The Women is a novel about Frank Lloyd Wright and his four wives. The story is told by a Japanese man who apprenticed with Wright. It's like a biography of Wright told through the eyes of each of his wives. The book starts with the most recent wife and ends with the first wife so the end of each section overlaps with the beginning of the previous one. It's quite an interesting way to tell a tale, both through the semi-outsider narrator and the chronological overlaps.
Typically I hate historical fiction. I love non-fiction and don't like people taking liberties with "fact". That's the case here and one of the reasons I couldn't rank this book higher.

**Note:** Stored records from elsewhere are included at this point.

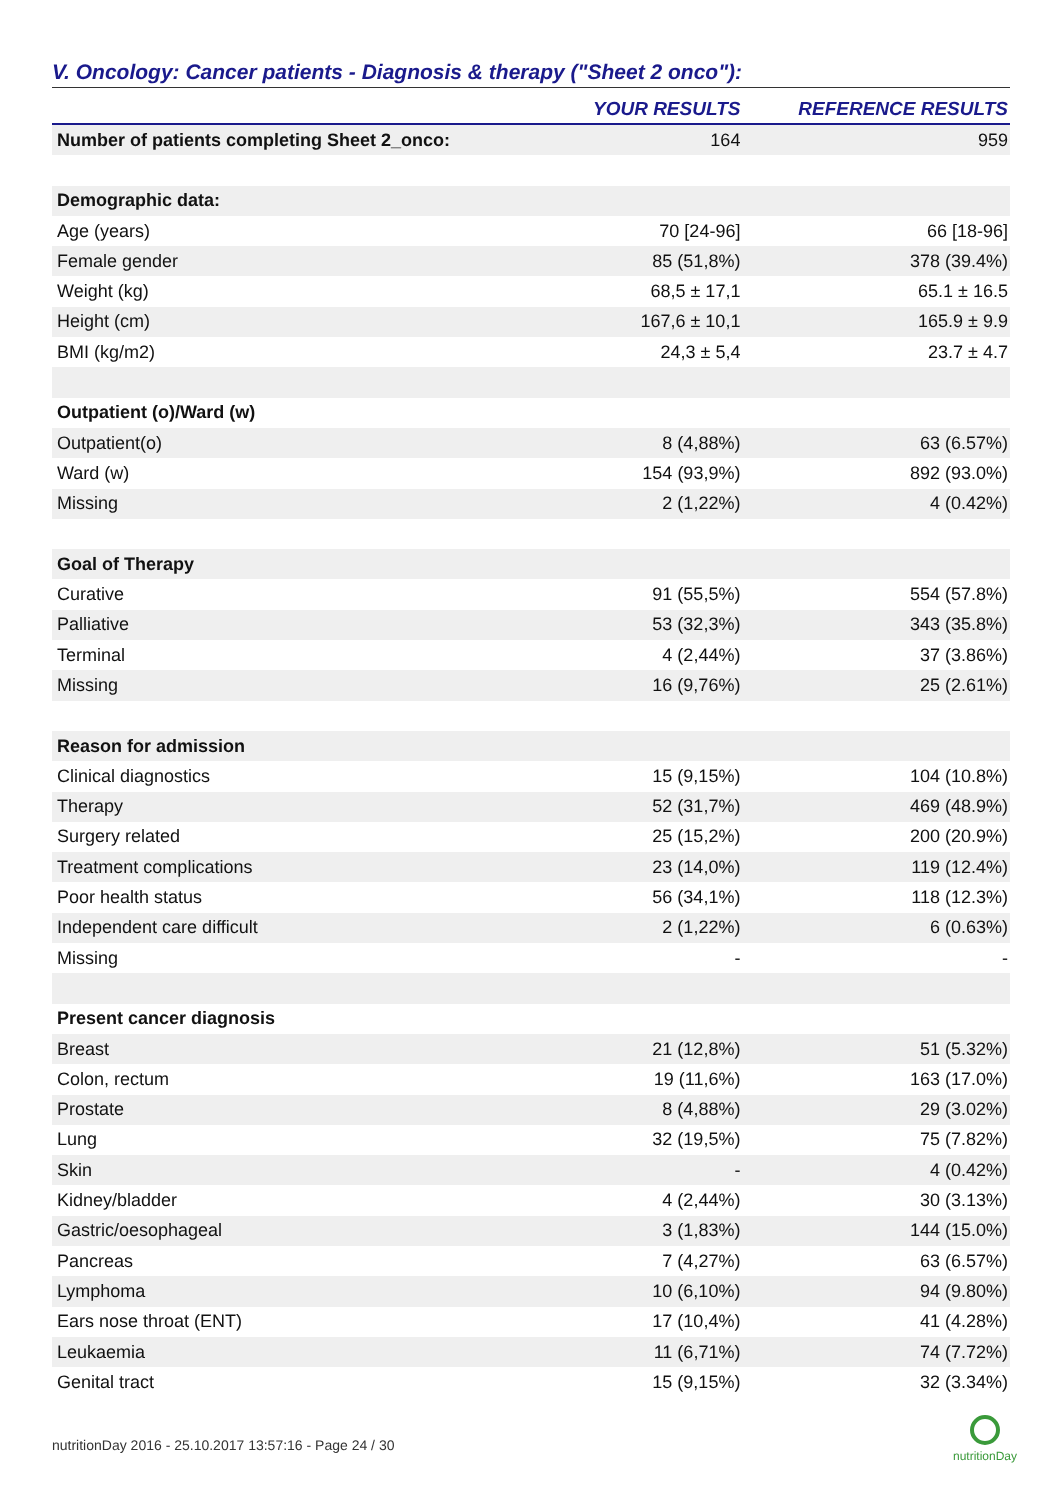V. Oncology: Cancer patients - Diagnosis & therapy ("Sheet 2 onco"):
| | YOUR RESULTS | REFERENCE RESULTS |
| --- | --- | --- |
| Number of patients completing Sheet 2_onco: | 164 | 959 |
| Demographic data: | | |
| Age (years) | 70 [24-96] | 66 [18-96] |
| Female gender | 85 (51,8%) | 378 (39.4%) |
| Weight (kg) | 68,5 ± 17,1 | 65.1 ± 16.5 |
| Height (cm) | 167,6 ± 10,1 | 165.9 ± 9.9 |
| BMI (kg/m2) | 24,3 ± 5,4 | 23.7 ± 4.7 |
| Outpatient (o)/Ward (w) | | |
| Outpatient(o) | 8 (4,88%) | 63 (6.57%) |
| Ward (w) | 154 (93,9%) | 892 (93.0%) |
| Missing | 2 (1,22%) | 4 (0.42%) |
| Goal of Therapy | | |
| Curative | 91 (55,5%) | 554 (57.8%) |
| Palliative | 53 (32,3%) | 343 (35.8%) |
| Terminal | 4 (2,44%) | 37 (3.86%) |
| Missing | 16 (9,76%) | 25 (2.61%) |
| Reason for admission | | |
| Clinical diagnostics | 15 (9,15%) | 104 (10.8%) |
| Therapy | 52 (31,7%) | 469 (48.9%) |
| Surgery related | 25 (15,2%) | 200 (20.9%) |
| Treatment complications | 23 (14,0%) | 119 (12.4%) |
| Poor health status | 56 (34,1%) | 118 (12.3%) |
| Independent care difficult | 2 (1,22%) | 6 (0.63%) |
| Missing | - | - |
| Present cancer diagnosis | | |
| Breast | 21 (12,8%) | 51 (5.32%) |
| Colon, rectum | 19 (11,6%) | 163 (17.0%) |
| Prostate | 8 (4,88%) | 29 (3.02%) |
| Lung | 32 (19,5%) | 75 (7.82%) |
| Skin | - | 4 (0.42%) |
| Kidney/bladder | 4 (2,44%) | 30 (3.13%) |
| Gastric/oesophageal | 3 (1,83%) | 144 (15.0%) |
| Pancreas | 7 (4,27%) | 63 (6.57%) |
| Lymphoma | 10 (6,10%) | 94 (9.80%) |
| Ears nose throat (ENT) | 17 (10,4%) | 41 (4.28%) |
| Leukaemia | 11 (6,71%) | 74 (7.72%) |
| Genital tract | 15 (9,15%) | 32 (3.34%) |
nutritionDay 2016 - 25.10.2017 13:57:16 - Page 24 / 30
nutritionDay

I don't know how much of this is real. Part of that is my fault for not knowing more about Wright. But that is why I would read a non-fiction book, to find out more about him. Nonetheless, as long as I don't try to talk about Wright at a cocktail party, it doesn't really matter too much and the choice of Wright as the subject is a good one. He is familiar enough to make him a good selection for the center of the novel.
My other quarrel with this book is the length. I hesitated reading it because it was in excess of 450 pages. Given Boyle's writing style, there's no way to shorten it. For it's length, I never was left bored or feeling like a section should have been omitted. Everything was there for a reason and everything fit. It's just a well-done book. When I think about it, the word crafted comes to mind. To call this a well-written book doesn't do it enough justice. I'll read Boyle again, maybe this fall when I can hopefully commit some time to another one of his books.

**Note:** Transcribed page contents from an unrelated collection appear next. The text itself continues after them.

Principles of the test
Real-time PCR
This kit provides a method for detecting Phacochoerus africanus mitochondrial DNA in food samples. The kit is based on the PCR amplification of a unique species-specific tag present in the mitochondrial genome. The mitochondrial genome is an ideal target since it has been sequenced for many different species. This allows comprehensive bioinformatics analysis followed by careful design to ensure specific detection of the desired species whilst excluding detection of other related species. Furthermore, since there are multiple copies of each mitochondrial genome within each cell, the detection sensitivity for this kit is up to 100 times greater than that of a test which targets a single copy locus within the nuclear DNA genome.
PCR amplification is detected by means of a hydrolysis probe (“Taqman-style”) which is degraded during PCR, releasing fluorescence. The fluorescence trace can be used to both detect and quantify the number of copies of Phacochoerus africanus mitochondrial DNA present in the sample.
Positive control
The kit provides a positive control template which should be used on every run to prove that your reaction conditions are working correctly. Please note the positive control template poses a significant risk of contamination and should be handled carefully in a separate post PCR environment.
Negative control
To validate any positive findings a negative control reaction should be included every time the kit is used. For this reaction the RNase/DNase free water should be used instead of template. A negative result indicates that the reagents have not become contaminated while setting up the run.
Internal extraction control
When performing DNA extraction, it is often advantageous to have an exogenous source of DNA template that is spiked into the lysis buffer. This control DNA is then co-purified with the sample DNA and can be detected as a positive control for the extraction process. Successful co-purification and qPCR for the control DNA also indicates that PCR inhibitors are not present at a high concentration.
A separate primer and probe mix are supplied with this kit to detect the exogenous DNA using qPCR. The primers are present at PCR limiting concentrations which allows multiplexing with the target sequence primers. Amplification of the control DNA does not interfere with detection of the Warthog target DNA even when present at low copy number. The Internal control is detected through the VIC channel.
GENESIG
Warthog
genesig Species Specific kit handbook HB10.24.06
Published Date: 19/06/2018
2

My other two books involved returns of one sort or another. The Learners is in our system now and I requested it. I did not enjoy it near as much as I did The Cheese Monkeys. It was much darker. The main character has graduated from college and goes to work for an ad agency in New Haven, Connecticut. There's more graphic design lessons but it seems more forced. Probably the most interesting aspect of the book is the accurate portrayal of Dr. Stanley Milgram's "obedience" experiments. That was pretty fascinating and is an interesting depiction of the form/content aspects that make up the core of the design concepts in the book. The book was just too dark for my tastes, though, especially after The Cheese Monkeys.
It got me thinking, though. I have a hard time coming up with a second book by an author whom I have read immediately after a first book where the second book lived up to the first. I think I should let time pass before diving in.
The last book I read was a re-read with a purpose. Cork Boat is a book by a former speechwriter for Bill Clinton which is about a lifelong quest by the author to build a boat made out of wine corks. I wanted to read it for inspiration and also because I knew it was a quick read which I could knock out in a day or two. It's a great story. As a young lad, Pollack, the author, collects corks with the dream of one day building a boat. He grows up, enters the workforce, becomes disenchanted and burned out, and decides to try and make the boat a reality.
One of the things I enjoy most about it is that Pollack has a tremendous support system. The amount of people who help him along the way is vast and it's nice to see someone with that kind of support for their project, especially given how out of the ordinary it is. I definitely recommend it for anyone who has a dream that has been on hold.